That’s actually difficult to determine because Trump said little about the tech sector during the campaign. Recode believes he may be more hands-off than President Obama, who has referred to himself as a geek at times. The president-elect will certainly be more pro-business and anti-regulation. However he recently called the proposed AT&T $85B buyout of Time Warner “poison.”

Trump said at a recent rally his administration wouldn’t sign-off on the deal because of the concentration of power between AT&T and CNN together would be too much. Meanwhile, AT&T CFO John Stephens said Wednesday the carrier looks forward to working with Trump and is still optimistic regulators will approve the deal, reported Reuters.

An overnight panic in global markets evaporated as the Dow soared 257 points on Wednesday. The S&P 500 and the Nasdaq rose 1.1 percent apiece, reported CNN Money.

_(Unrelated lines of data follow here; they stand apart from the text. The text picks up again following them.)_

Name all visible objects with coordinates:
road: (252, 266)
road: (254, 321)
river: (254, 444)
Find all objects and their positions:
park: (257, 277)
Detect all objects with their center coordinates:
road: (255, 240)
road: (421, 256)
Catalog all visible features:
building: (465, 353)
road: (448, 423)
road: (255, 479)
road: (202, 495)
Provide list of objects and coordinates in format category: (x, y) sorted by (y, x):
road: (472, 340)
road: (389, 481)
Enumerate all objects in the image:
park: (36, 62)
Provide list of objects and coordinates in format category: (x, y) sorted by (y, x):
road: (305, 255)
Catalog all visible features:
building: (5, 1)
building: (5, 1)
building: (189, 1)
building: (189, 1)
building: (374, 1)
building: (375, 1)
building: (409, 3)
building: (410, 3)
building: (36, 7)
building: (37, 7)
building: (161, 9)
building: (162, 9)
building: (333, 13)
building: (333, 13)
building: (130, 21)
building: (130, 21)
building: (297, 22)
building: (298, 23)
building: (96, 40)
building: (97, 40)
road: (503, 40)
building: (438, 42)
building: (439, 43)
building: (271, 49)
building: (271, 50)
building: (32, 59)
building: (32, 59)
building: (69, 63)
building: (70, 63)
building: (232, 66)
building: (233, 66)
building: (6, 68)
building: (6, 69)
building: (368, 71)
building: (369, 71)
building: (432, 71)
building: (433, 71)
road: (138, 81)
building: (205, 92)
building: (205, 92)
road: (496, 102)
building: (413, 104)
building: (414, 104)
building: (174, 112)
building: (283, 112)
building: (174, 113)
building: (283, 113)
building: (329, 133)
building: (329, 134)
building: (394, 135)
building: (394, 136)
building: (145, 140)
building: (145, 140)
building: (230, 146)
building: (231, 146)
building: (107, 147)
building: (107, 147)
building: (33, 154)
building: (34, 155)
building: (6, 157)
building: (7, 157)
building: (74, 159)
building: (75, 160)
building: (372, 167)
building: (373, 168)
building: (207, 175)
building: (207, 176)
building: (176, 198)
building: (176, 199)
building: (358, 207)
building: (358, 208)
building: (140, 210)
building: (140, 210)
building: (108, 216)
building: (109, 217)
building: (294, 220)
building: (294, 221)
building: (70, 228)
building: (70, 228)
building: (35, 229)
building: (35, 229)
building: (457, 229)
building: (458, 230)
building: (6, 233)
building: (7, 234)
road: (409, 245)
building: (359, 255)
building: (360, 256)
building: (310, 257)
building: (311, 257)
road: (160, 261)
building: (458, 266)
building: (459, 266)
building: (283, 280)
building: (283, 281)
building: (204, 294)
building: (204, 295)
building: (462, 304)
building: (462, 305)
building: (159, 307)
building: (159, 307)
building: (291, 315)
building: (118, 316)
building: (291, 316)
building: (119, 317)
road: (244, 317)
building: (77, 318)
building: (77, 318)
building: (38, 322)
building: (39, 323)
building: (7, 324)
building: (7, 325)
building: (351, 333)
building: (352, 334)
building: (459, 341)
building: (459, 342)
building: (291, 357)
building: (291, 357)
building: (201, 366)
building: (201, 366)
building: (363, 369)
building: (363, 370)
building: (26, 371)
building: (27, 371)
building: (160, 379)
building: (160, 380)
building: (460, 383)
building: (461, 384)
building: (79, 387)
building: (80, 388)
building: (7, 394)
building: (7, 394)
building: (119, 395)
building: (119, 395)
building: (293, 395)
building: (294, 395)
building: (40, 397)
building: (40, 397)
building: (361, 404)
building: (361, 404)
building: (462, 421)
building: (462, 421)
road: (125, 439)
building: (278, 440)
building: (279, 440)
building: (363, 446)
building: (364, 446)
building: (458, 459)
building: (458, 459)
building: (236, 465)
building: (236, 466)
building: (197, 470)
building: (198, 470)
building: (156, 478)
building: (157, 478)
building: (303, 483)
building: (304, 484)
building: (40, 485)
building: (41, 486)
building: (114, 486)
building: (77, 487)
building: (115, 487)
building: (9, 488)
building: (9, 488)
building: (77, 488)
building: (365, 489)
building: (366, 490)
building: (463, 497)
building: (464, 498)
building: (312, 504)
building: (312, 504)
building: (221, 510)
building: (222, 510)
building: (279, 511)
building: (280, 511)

Several telecom issues at the FCC will be inherited by the new administration.

The new Commission will be charged with implementing the television repack and possibly the end of the incentive auction, depending on when that’s completed. The repack is a large, complex multi-year undertaking.

Keeping the momentum going on the 5G rollout will be important so the U.S. continues its leadership on wireless networks. Much work needs to be completed to make the millimeter band waves usable for commercial wireless services, reports Recode.

The 3.5GHz “shared spectrum” Citizens Broadband Radio Service (CBRS) initiative has approaching milestones, like picking and certifying administrators and developing an auction framework. The next FCC will need to address remaining opposition to the CBRS plan to keep it moving.

The FCC is speeding along to try to get Chairman Wheeler’s Business Data Services rate caps to spur market competition approved by year-end. These are the “special access” rates telecoms can charge other companies for bulk data connections — backhaul.

The issue is important to 5G because larger pipes are needed to deliver the capacity required by those services. The agency has slated the item for a vote at its November 17, open meeting, Inside Towers has reported.    

The FCC will likely keep its application of Net Neutrality high, ensuring combined distribution and content companies (like a combined AT&T-Time Warner, for example) don’t discriminate against new media and Over-The-Top players like Netflix and Amazon, believes Recode. The status of the National Broadband Plan and the push to “unlock” the set-top-box are unclear.

The question will be how much can the Wheeler FCC accomplish by year-end. “If the rhetoric of those surrounding Trump’s campaign rings true, we can expect a Republican FCC to make a big push to roll back some of the regulations put in place under President Obama such as the Title II/Net Neutrality rules,” said Wells Fargo Senior Analyst Jennifer Fritzsche in a client report. “There may also be a push to roll back some or all of what the FCC just did on privacy.”